Jamily Rigonatto
Pele, ossos, órgãos, sangue e história. São esses cinco elementos que compõem a unidade de um corpo. Matéria física, esse conjunto ganha diversas traduções paradoxais no nosso dia a dia, sendo conhecido como ‘casa da alma’, ‘templo da mente’ e múltiplas variações que, nas entrelinhas, resumem um corpo como o espaço palpável que abriga o intocável mundo das ideias, como diria Platão. Mas, longe de definições rasas: “O que pode um corpo?”. Em cenas dinâmicas, Corpo Presente responde.
O filme, que estreou em Novembro de 2024 nos cinemas brasileiros, é uma produção dirigida por Leonardo Barcelos. Com a proposta de explorar a corporeidade em suas possibilidades, a obra mistura relatos reais à cenas diversas, criadas a partir da ficcionalidade ou execução de performances artísticas com uma pluralidade de etnias, gêneros e formatos do corpo humano.
A escolha visual explora a corporeidade em takes diversos com um tom experimental em que as cenas se assemelham aos efeitos comuns de obras vinculadas ao videoartivismo. Alguns momentos são quase psicodélicos, com um jogo de câmera que incentiva isso de maneira persistente. A Fotografia, assinada por Vagner Jabour, traz planos que se movem criando redes de espirais, com movimentos de travelling – em que a câmera e o corpo se movem em cena –, estáticos e tilt – com a câmera explorando uma expansão vertical dos planos.
Outro aspecto interessante se refere a montagem do longa-metragem – também atribuída a Barcellos –, que retoma cenários recorrentemente, com certa evolução dos acontecimentos, a exemplo da cena em que mulher encara um espelho e depois reaparece tocando forma e reflexo. Essa decisão causa a sensação de progressão; a ideia de que, com o avanço dos frames, essas personas sem nome vão ganhando mais intimidade e estreitando os laços com o conceito de corporeidade.

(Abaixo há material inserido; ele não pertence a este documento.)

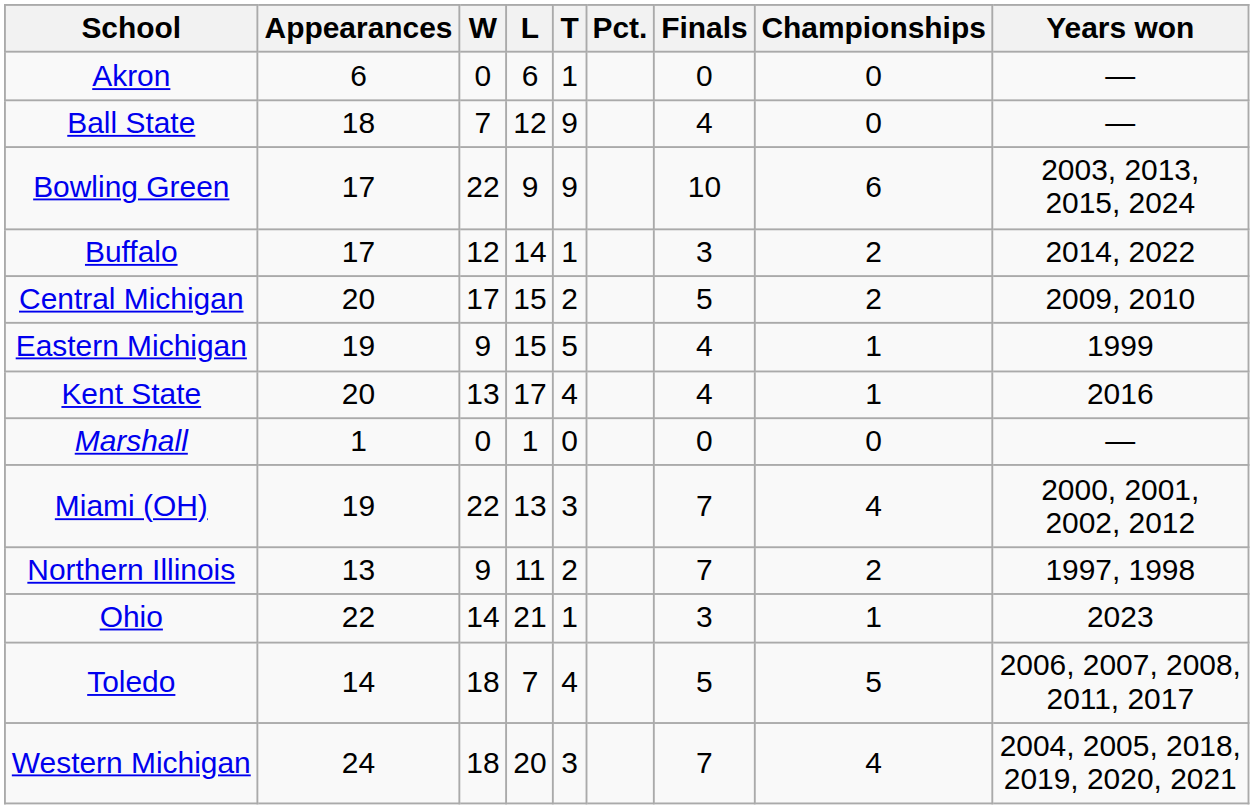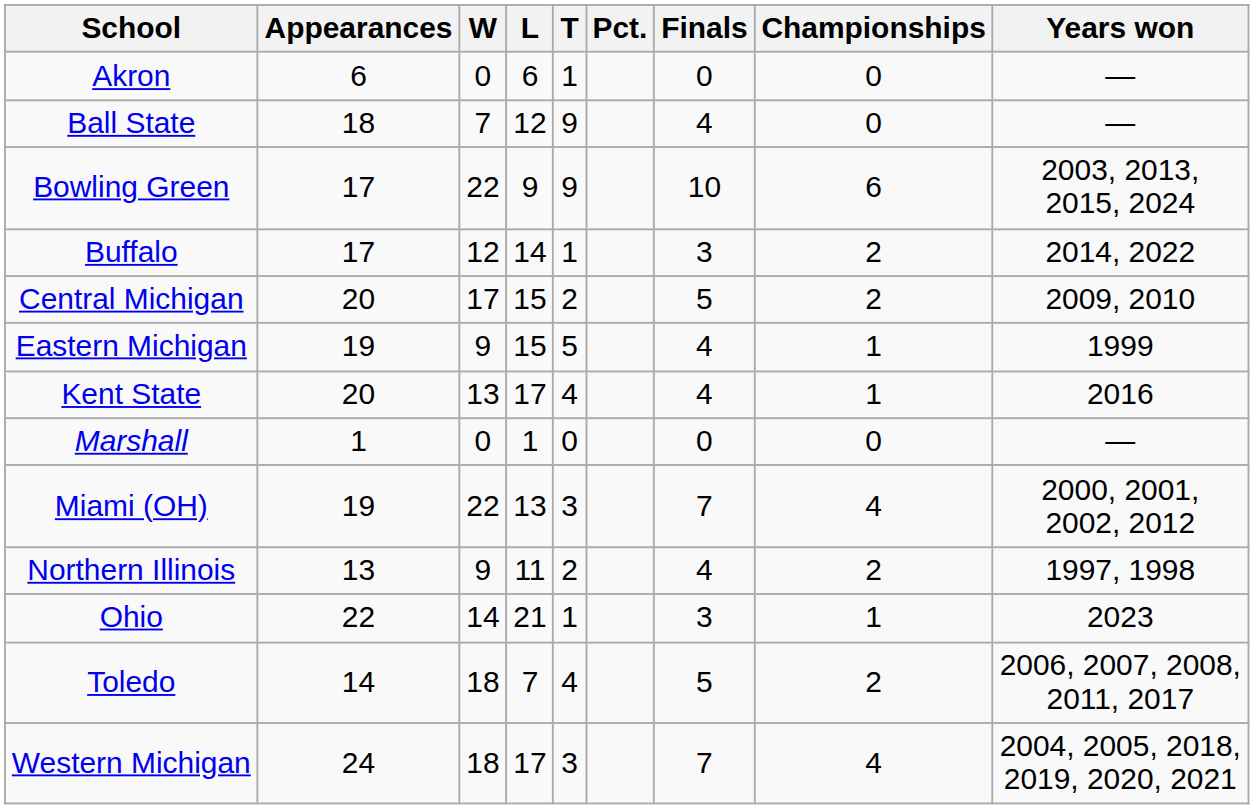Northern Illinois | Finals: 7 -> 4
Toledo | Championships: 5 -> 2
Western Michigan | L: 20 -> 17
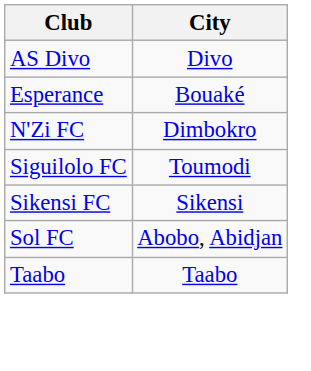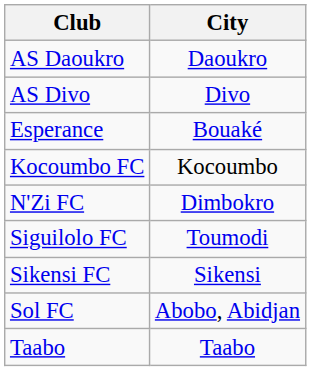+ row: AS Daoukro | Daoukro
+ row: Kocoumbo FC | Kocoumbo
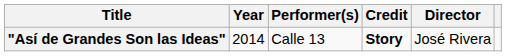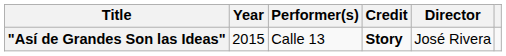"Así de Grandes Son las Ideas" | Year: 2014 -> 2015
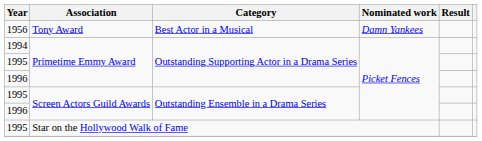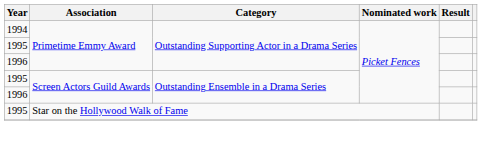- row: 1956 | Tony Award | Best Actor in a Musical | Damn Yankees
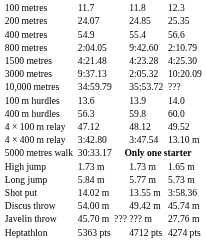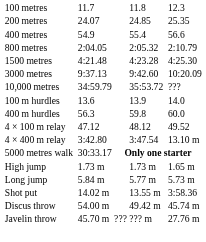800 metres | column 5: 9:42.60 -> 2:05.32
3000 metres | column 5: 2:05.32 -> 9:42.60
- row: Heptathlon | 5363 pts | 4712 pts | 4274 pts
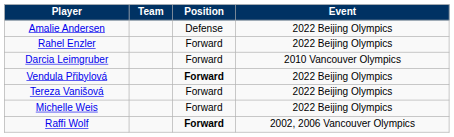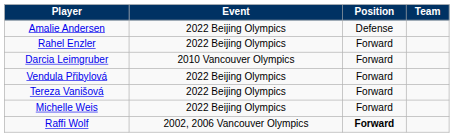columns swapped: Team <-> Event
Vendula Přibylová | Position: bold -> normal
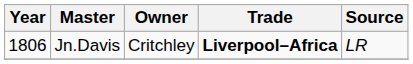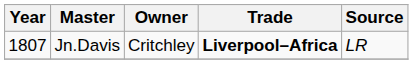Jn.Davis | Year: 1806 -> 1807
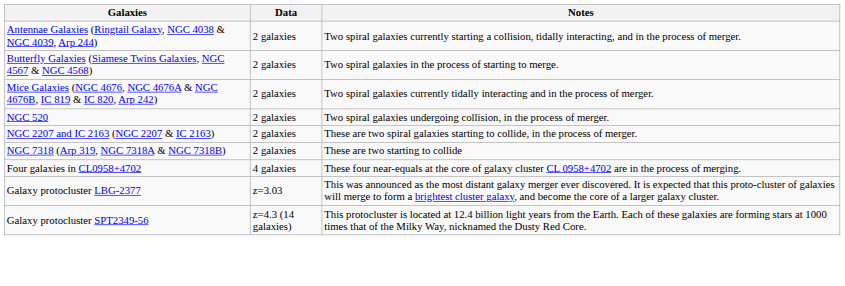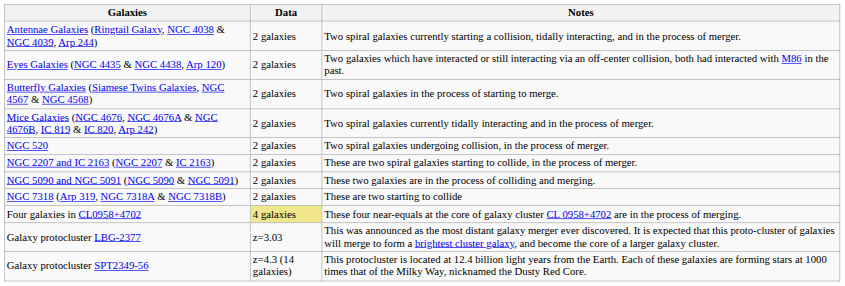+ row: Eyes Galaxies (NGC 4435 & NGC 4438, Arp 120) | 2 galaxies | Two galaxies which have interacted or still interacting via an off-center collision, both had interacted with M86 in the past.
+ row: NGC 5090 and NGC 5091 (NGC 5090 & NGC 5091) | 2 galaxies | These two galaxies are in the process of colliding and merging.
Four galaxies in CL0958+4702 | Data: no background -> khaki background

Quando se fala em narrativa, fica subentendido um discurso sobre gênero, considerando que grande parte das cenas são guiadas por uma protagonista e a maior parte da narração também se dá na voz dela. Considerado o corpo mais subjugado de uma sociedade – junto de pessoas transgênero – essa figura violentada, calada e sufocada é representada por metáforas com o corpo amarrado, soterrado, atingido e até mesmo ‘desmontando’ em torno de uma agressão milenar; herança de gerações longínquas. Outras minorias, como as pessoas negras, indígenas e LGBTQIA+ também aparecem nesse molde de certo sufocamento, em reflexo à maneira com a qual o mundo as encara.
Ainda, há uma proposta voltada a comparação do corpo com o elemento natureza. Terra, fogo, ar e água envolvem todo o enredo e vão criando pontes que contrapõem os detalhes, como as veias e o floema das árvores. Essa relação promove a ideia de sistema compartilhado, em que nenhum corpo está isento de histórias bilaterais, afinal, toda a matéria se interliga.
Seja ao explorar o corpo enquanto uma forma natural e, necessariamente, naturalista, expondo processos como o parto ou o sexo de maneira selvagem e, juntamente, poética, ou na escolha de expandir detalhes invisíveis a olho nu, como a formatação celular, Corpo Presente é disruptivo. Esse ponto cumpre um propósito comum às obras subversivas: colocar o telespectador para pensar.
A forma escolhida pode desagradar quem procura um roteiro linear ou, até mesmo, um enredo inclinado à contação de estórias. O propósito aqui é outro. Em linhas gerais, a produção filmográfica pode ser resumida como uma viagem simbólica em cinesia sobre o que nos permite ter conexão com o planeta Terra e suas perspectivas complexas, capazes de tão mais do que o que está à altura dos olhos.